Task directions:
Filter the records, keeping every line that has the string "CROSS".

*** Records to process ***

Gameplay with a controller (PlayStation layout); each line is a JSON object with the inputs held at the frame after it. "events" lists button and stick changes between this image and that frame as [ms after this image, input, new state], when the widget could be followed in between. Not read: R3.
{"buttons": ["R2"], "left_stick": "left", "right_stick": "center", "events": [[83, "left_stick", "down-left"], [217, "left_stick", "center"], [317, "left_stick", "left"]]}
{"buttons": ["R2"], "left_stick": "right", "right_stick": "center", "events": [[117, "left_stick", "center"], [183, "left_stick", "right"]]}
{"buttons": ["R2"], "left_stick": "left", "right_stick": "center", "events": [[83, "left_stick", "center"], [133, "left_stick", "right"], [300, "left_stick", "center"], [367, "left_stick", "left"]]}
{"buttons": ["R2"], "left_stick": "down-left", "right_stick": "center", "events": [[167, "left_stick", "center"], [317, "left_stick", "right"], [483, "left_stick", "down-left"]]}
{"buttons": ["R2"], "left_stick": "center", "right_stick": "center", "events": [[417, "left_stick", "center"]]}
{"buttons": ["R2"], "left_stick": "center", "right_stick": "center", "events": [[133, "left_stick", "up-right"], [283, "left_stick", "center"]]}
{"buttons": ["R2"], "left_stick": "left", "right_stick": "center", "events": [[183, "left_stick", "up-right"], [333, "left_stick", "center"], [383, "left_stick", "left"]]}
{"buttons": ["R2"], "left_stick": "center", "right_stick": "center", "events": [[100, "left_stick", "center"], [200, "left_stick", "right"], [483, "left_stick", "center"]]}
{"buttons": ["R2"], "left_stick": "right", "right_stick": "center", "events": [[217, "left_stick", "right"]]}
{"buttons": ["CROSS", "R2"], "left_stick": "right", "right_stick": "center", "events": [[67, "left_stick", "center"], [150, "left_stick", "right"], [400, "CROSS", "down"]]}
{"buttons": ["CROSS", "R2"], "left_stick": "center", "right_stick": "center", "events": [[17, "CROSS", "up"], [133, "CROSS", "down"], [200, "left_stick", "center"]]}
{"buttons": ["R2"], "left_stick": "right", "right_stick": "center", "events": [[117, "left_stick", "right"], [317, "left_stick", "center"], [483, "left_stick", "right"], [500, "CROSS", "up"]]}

*** End of Records to process ***

Task answer:
{"buttons": ["CROSS", "R2"], "left_stick": "right", "right_stick": "center", "events": [[67, "left_stick", "center"], [150, "left_stick", "right"], [400, "CROSS", "down"]]}
{"buttons": ["CROSS", "R2"], "left_stick": "center", "right_stick": "center", "events": [[17, "CROSS", "up"], [133, "CROSS", "down"], [200, "left_stick", "center"]]}
{"buttons": ["R2"], "left_stick": "right", "right_stick": "center", "events": [[117, "left_stick", "right"], [317, "left_stick", "center"], [483, "left_stick", "right"], [500, "CROSS", "up"]]}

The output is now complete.